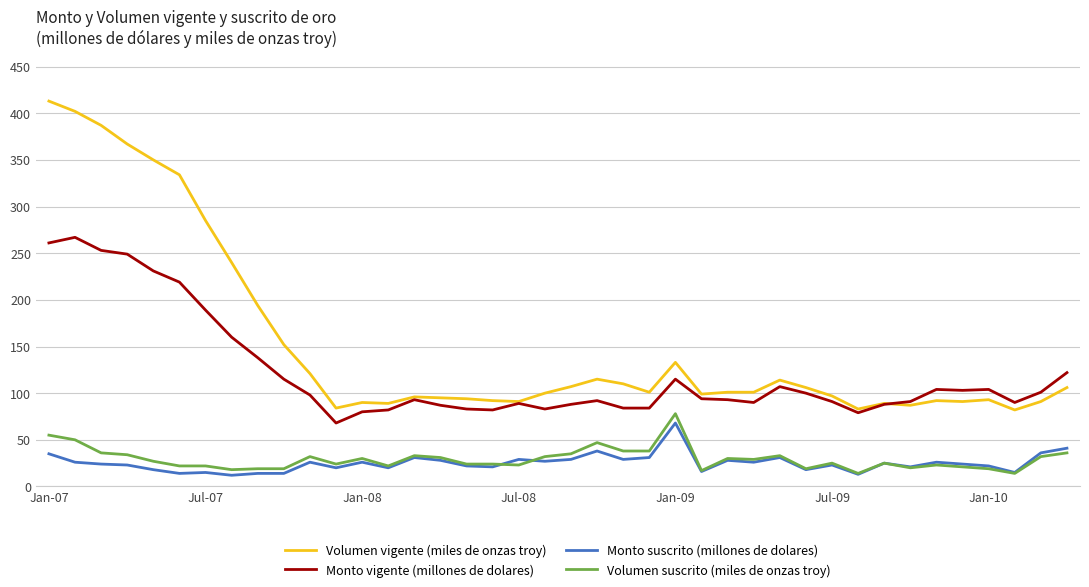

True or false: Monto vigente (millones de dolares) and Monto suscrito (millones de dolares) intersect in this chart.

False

---

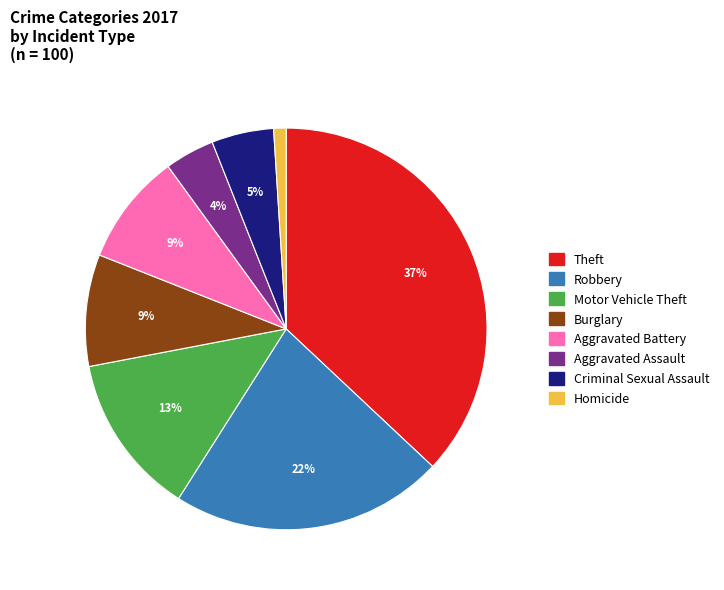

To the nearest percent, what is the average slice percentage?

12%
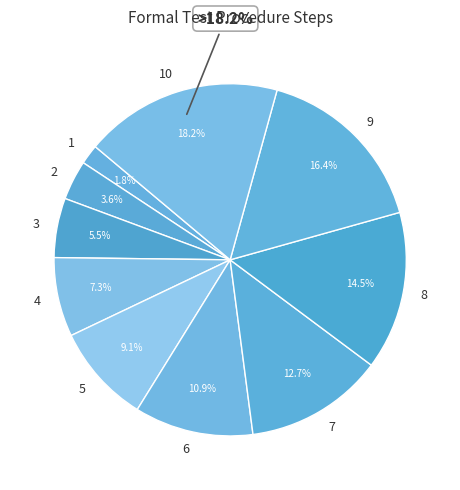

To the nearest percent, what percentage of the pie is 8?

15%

==

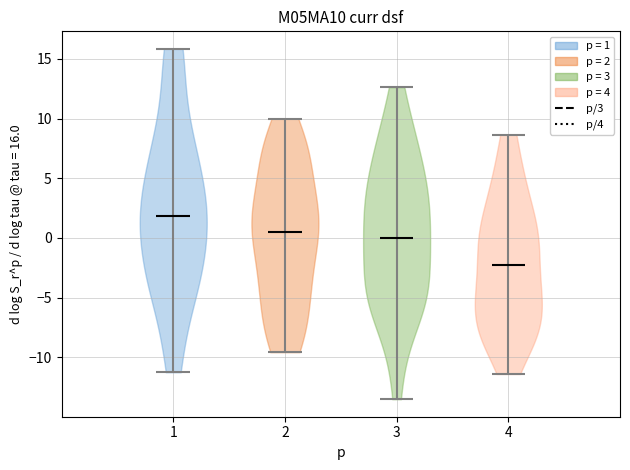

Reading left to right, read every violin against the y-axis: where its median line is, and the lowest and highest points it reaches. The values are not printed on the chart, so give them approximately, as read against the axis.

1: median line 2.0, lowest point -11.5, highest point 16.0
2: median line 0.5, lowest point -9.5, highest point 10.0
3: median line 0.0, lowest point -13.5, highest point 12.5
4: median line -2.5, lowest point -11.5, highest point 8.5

Assigned task:
Switch "highest point" to "peak value" in the lines running from the line with "1: median line" up to and including the line with "4: median line". Give only those lines again, with nothing else changed.

Solution to this problem:
1: median line 2.0, lowest point -11.5, peak value 16.0
2: median line 0.5, lowest point -9.5, peak value 10.0
3: median line 0.0, lowest point -13.5, peak value 12.5
4: median line -2.5, lowest point -11.5, peak value 8.5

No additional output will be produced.